J’avance hardiment que, si cet insolent blasphème se trouvait dans quelque mauvais livre, mille voix se seraient élevées contre le monstre qui l’aurait vomi. Enfin je défie le Chiniac de me le montrer ailleurs que dans son libelle ; apparemment il a pris ce détour pour blasphémer, sous le masque, contre notre Sauveur, comme il blasphème à tort et à travers contre notre saint père le pape, et souvent contre les évêques : il a cru pouvoir être criminel impunément, en prenant ses flèches infernales dans un carquois sacré, et en couvrant d’opprobre la religion, qu’il feint de défendre. Je ne crois pas qu’il y ait d’exemple ni d’une calomnie si impudente, ni d’une fraude si basse, ni d’une impiété si effrayante ; et je pense que Dieu me pardonnera si je dis quelques injures à ce Chiniac.
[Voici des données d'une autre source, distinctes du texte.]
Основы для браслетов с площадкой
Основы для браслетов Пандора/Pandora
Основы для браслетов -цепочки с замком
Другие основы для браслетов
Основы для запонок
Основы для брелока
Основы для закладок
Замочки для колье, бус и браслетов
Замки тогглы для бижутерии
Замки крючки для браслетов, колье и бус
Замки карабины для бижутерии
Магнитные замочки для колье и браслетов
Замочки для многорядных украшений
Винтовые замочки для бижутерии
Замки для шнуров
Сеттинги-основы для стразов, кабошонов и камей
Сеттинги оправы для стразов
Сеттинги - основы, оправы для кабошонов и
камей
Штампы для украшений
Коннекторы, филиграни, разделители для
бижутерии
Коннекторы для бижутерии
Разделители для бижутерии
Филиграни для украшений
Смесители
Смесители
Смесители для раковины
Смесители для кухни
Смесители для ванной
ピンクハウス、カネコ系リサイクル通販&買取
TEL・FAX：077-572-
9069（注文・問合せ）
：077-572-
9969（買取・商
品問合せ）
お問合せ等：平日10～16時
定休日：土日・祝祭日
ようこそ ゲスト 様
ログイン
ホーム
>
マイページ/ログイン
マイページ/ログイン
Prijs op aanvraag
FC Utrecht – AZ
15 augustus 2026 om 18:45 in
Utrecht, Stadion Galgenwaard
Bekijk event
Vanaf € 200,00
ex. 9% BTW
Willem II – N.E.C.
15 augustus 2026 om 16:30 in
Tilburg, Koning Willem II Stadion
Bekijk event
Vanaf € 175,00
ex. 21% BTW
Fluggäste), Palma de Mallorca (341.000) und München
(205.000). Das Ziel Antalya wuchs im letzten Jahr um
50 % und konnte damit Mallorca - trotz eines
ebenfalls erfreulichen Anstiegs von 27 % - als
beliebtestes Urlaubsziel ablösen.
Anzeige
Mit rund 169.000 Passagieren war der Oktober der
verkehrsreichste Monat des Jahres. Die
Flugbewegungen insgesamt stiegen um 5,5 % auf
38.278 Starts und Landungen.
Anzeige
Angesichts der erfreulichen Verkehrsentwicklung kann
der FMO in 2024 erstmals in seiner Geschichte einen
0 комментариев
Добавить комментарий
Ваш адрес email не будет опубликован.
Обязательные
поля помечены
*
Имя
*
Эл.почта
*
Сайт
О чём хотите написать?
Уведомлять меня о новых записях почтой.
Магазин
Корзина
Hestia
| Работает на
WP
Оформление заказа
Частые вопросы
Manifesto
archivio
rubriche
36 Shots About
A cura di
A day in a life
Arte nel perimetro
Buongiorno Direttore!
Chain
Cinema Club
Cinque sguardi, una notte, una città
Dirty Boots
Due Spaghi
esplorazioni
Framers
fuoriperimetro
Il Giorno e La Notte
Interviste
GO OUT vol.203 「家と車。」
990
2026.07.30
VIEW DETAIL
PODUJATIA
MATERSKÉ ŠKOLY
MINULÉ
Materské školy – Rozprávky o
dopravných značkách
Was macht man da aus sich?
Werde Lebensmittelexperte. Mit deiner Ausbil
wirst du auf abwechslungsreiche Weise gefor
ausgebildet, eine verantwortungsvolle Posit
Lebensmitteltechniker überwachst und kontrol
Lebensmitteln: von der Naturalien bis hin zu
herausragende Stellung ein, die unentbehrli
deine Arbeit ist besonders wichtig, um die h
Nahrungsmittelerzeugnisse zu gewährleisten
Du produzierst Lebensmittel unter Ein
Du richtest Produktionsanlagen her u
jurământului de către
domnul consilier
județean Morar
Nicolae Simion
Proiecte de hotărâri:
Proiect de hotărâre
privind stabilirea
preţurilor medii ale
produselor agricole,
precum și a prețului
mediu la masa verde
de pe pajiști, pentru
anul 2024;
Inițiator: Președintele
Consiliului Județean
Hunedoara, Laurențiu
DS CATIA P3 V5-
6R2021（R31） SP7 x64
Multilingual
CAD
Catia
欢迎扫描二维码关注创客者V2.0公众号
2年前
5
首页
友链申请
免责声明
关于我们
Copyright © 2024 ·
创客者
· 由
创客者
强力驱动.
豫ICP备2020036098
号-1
Il faut sans doute avoir abjuré toute pudeur, ainsi qu’avoir perdu toute raison, pour traiter Jésus-Christ de charlatan et d’imposteur ; lui qui vécut toujours dans l’humble obscurité ; lui qui n’écrivit jamais une seule ligne, tandis que de modernes docteurs si peu doctes nous assomment de gros volumes sur des questions dont il ne parla jamais ; lui qui se soumit depuis sa naissance jusqu’à sa mort à la religion dans laquelle il était né ; lui qui en recommanda toutes les observances, qui ne prêcha jamais que l’amour de Dieu et du prochain ; qui ne parla jamais de Dieu que comme d’un père, selon l’usage des Juifs ; qui, loin de se donner jamais le titre de Dieu, dit, en mourant[1] : Je vais à mon père, qui est votre père ; à mon Dieu, qui est votre Dieu ; lui enfin dont le saint zèle condamne si hautement l’hypocrisie et les fureurs des nouveaux charlatans[2], qui, dans l’espérance d’obtenir un petit bénéfice, ou de servir un parti qui les protége, seraient capables d’employer le fer ou le poison, comme ils ont employé les convulsions et les calomnies.

Ayant cherché en vain pendant plus de trois mois la citation du prétendu Chiniac, et ayant prié mes amis de chercher de leur côté, nous avons tous été forcés avec horreur de lire plus de quatre cents volumes contre le christianisme, tant en latin qu’en

  1. Jean, ch. xx, v. 17. (Note de Voltaire.)
  2. Les jansénistes ; voyez ci-après, chapitre xxxvi, page 291.